• **WHAT YOU HAVE TO DO**: Quote the text of each item below word for word, leaving out the pictures.

• **DATA UNDER STUDY**:
■ ■ ■
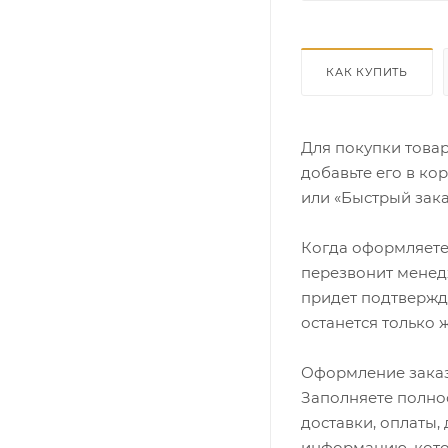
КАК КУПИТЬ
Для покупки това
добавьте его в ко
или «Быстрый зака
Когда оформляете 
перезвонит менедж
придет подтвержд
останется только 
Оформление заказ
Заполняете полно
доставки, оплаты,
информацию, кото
■ ■ ■
• **SOLUTION FOR THIS EXERCISE**:
КАК КУПИТЬ
Для покупки това
добавьте его в ко
или «Быстрый зака
Когда оформляете 
перезвонит менедж
придет подтвержд
останется только 
Оформление заказ
Заполняете полно
доставки, оплаты,
информацию, кото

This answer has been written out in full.